Look through the data below for the line with "cells of pancreatic", and transcribe it exactly together with each line after it up to and including the line with "protein positivity is". Give nothing else.
────────────────────────────────────────
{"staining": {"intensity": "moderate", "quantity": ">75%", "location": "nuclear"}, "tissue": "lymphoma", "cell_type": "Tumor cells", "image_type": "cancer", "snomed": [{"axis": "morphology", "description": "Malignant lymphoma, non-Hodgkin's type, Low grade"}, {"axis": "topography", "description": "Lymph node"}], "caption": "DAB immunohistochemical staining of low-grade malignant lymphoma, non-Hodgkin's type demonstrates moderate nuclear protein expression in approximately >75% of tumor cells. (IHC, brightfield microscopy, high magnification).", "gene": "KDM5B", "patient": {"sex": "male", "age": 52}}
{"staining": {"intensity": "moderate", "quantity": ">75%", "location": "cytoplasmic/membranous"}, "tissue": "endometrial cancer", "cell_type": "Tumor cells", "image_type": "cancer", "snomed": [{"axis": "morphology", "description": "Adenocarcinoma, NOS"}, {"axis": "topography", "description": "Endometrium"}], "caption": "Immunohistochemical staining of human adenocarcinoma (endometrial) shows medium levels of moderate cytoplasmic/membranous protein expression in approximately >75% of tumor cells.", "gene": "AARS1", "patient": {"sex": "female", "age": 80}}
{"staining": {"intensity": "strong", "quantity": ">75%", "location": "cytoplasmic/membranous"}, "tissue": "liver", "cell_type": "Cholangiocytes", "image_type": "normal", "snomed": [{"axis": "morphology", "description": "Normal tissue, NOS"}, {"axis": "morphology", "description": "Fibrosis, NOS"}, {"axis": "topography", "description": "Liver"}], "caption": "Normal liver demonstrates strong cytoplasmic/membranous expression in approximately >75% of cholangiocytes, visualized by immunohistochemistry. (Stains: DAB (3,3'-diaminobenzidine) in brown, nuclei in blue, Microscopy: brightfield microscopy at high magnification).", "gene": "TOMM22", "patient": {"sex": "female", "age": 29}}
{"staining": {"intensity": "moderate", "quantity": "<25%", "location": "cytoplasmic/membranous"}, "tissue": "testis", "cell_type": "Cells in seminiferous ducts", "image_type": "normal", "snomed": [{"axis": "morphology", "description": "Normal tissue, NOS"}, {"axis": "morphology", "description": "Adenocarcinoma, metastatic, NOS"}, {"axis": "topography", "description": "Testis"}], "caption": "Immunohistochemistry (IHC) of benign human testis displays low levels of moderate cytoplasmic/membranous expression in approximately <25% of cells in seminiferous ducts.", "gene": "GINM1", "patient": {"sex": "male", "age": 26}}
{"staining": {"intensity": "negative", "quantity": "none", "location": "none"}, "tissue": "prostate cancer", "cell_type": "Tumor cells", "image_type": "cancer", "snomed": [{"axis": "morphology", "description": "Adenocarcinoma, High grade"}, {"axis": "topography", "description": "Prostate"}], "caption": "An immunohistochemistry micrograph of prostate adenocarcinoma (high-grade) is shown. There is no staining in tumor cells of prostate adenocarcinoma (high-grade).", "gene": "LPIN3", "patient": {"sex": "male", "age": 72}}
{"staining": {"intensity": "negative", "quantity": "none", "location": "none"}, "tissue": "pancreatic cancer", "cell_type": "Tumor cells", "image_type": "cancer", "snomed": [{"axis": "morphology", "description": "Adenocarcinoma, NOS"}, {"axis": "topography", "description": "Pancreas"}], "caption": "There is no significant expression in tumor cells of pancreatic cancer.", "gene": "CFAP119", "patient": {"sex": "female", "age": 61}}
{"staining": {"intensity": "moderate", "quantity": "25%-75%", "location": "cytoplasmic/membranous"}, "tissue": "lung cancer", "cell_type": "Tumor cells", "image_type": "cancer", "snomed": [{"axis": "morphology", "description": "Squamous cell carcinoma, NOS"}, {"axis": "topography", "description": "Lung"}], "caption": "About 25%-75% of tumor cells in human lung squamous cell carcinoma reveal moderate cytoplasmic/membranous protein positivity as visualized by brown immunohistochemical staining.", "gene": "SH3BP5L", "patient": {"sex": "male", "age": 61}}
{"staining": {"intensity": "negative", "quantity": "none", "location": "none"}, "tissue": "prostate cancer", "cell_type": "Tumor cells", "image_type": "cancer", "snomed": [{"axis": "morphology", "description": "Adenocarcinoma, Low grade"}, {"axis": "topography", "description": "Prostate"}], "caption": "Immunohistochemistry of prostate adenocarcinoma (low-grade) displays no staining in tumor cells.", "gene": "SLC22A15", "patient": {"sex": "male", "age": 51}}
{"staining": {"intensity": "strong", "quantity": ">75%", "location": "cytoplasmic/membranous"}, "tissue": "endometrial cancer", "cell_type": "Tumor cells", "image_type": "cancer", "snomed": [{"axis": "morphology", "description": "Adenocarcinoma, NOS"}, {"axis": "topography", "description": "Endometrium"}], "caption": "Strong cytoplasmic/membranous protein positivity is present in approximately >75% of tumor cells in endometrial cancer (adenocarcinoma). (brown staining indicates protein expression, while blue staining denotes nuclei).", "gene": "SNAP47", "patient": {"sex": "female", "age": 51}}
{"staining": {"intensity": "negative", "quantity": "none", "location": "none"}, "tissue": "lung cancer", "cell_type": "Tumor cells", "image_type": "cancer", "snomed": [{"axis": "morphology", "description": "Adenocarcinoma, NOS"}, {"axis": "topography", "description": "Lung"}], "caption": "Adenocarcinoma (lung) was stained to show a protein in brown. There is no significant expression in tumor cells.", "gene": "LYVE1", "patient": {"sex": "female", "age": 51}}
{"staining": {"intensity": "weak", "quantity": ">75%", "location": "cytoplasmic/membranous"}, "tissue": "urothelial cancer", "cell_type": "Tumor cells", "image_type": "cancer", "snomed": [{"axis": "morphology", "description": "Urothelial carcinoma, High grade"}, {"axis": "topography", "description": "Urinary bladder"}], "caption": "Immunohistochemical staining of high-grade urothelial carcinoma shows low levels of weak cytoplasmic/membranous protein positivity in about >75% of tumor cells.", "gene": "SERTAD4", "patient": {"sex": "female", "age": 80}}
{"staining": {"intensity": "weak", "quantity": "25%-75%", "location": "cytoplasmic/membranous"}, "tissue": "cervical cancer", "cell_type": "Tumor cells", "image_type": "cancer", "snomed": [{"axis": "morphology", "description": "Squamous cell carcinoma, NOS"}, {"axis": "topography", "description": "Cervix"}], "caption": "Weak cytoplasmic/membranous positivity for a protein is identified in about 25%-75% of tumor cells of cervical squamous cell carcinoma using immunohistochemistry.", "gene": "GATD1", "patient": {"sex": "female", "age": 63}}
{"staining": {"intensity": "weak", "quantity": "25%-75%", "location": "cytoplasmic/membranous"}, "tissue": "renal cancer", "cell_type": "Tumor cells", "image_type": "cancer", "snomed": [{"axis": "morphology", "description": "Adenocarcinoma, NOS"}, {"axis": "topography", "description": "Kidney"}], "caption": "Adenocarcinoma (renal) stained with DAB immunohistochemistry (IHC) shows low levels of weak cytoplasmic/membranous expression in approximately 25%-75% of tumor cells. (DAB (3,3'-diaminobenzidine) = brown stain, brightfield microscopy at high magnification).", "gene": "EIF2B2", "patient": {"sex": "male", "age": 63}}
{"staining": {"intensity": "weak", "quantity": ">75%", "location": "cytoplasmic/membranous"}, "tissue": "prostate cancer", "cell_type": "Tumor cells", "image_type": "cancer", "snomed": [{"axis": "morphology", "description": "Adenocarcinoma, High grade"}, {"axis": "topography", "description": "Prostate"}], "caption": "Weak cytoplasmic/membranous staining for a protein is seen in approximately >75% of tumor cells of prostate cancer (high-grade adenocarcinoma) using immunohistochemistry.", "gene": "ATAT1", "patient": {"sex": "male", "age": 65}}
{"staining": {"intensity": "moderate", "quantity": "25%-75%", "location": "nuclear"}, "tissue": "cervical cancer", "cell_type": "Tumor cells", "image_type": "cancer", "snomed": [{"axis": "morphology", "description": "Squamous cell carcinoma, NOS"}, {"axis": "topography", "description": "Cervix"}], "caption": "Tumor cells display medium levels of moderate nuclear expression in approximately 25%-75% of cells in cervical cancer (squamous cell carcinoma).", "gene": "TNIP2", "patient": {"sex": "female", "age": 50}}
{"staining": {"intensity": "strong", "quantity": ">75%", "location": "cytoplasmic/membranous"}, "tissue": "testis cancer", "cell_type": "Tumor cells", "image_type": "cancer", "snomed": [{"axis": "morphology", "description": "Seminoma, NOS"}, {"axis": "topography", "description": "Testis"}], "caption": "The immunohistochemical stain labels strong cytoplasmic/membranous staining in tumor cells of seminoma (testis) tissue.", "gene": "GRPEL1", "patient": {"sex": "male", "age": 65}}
────────────────────────────────────────
_SOLUTION TO THE PROBLEM_.
{"staining": {"intensity": "negative", "quantity": "none", "location": "none"}, "tissue": "pancreatic cancer", "cell_type": "Tumor cells", "image_type": "cancer", "snomed": [{"axis": "morphology", "description": "Adenocarcinoma, NOS"}, {"axis": "topography", "description": "Pancreas"}], "caption": "There is no significant expression in tumor cells of pancreatic cancer.", "gene": "CFAP119", "patient": {"sex": "female", "age": 61}}
{"staining": {"intensity": "moderate", "quantity": "25%-75%", "location": "cytoplasmic/membranous"}, "tissue": "lung cancer", "cell_type": "Tumor cells", "image_type": "cancer", "snomed": [{"axis": "morphology", "description": "Squamous cell carcinoma, NOS"}, {"axis": "topography", "description": "Lung"}], "caption": "About 25%-75% of tumor cells in human lung squamous cell carcinoma reveal moderate cytoplasmic/membranous protein positivity as visualized by brown immunohistochemical staining.", "gene": "SH3BP5L", "patient": {"sex": "male", "age": 61}}
{"staining": {"intensity": "negative", "quantity": "none", "location": "none"}, "tissue": "prostate cancer", "cell_type": "Tumor cells", "image_type": "cancer", "snomed": [{"axis": "morphology", "description": "Adenocarcinoma, Low grade"}, {"axis": "topography", "description": "Prostate"}], "caption": "Immunohistochemistry of prostate adenocarcinoma (low-grade) displays no staining in tumor cells.", "gene": "SLC22A15", "patient": {"sex": "male", "age": 51}}
{"staining": {"intensity": "strong", "quantity": ">75%", "location": "cytoplasmic/membranous"}, "tissue": "endometrial cancer", "cell_type": "Tumor cells", "image_type": "cancer", "snomed": [{"axis": "morphology", "description": "Adenocarcinoma, NOS"}, {"axis": "topography", "description": "Endometrium"}], "caption": "Strong cytoplasmic/membranous protein positivity is present in approximately >75% of tumor cells in endometrial cancer (adenocarcinoma). (brown staining indicates protein expression, while blue staining denotes nuclei).", "gene": "SNAP47", "patient": {"sex": "female", "age": 51}}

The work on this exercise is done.